● **MATERIAL PROVIDED**:
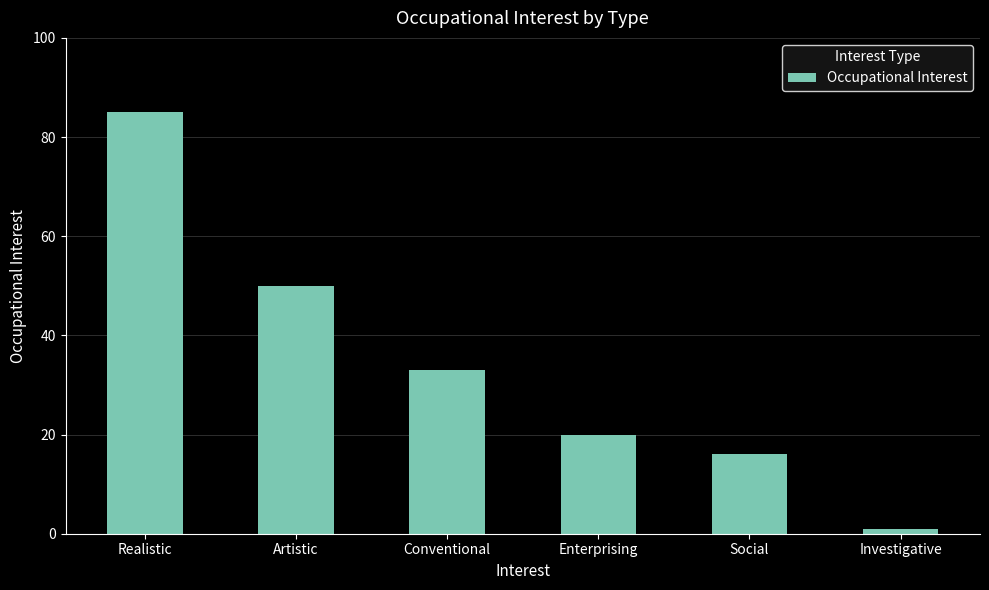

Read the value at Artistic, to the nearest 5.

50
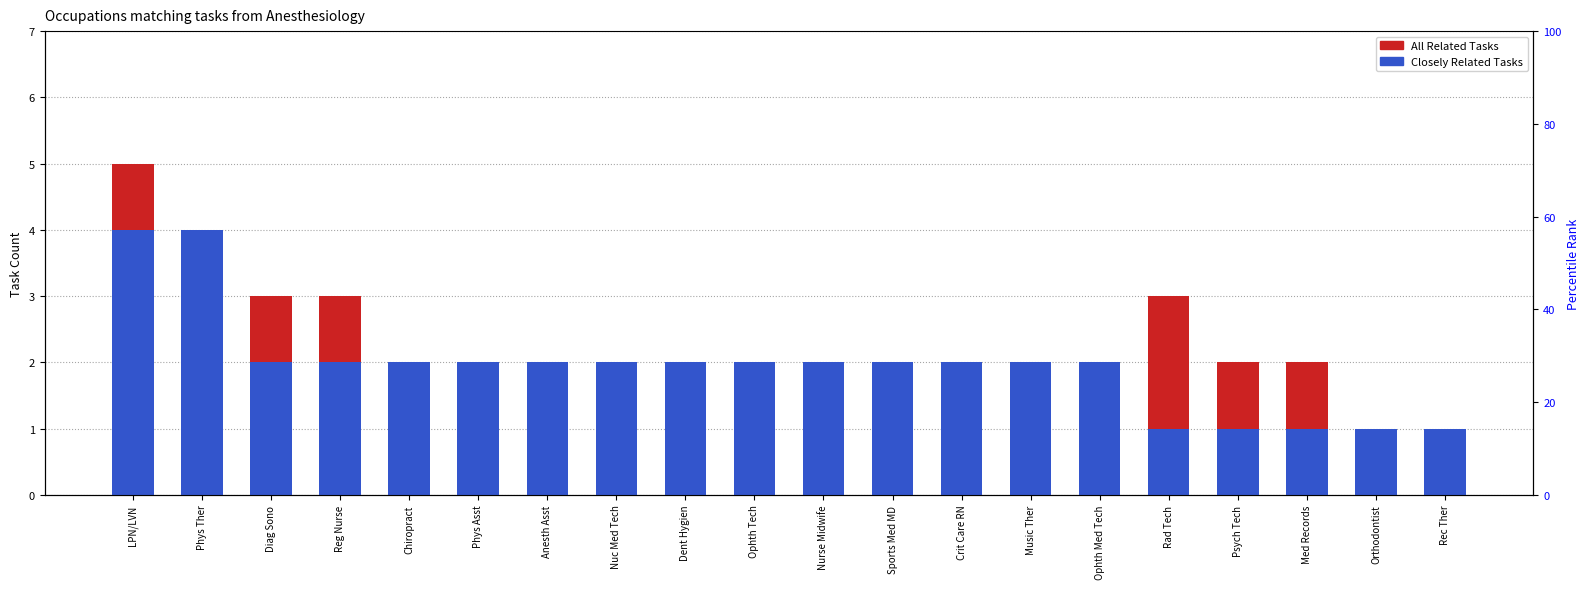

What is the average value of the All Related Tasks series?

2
---
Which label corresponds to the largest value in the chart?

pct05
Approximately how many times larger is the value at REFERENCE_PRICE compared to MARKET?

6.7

● **DESCRIPTION OF THE TASK**:
Please list every line in the listing above that contains the string "value". Case counts.

● **FINISHED TASK**:
Read the value at Artistic, to the nearest 5.
What is the average value of the All Related Tasks series?
Which label corresponds to the largest value in the chart?
Approximately how many times larger is the value at REFERENCE_PRICE compared to MARKET?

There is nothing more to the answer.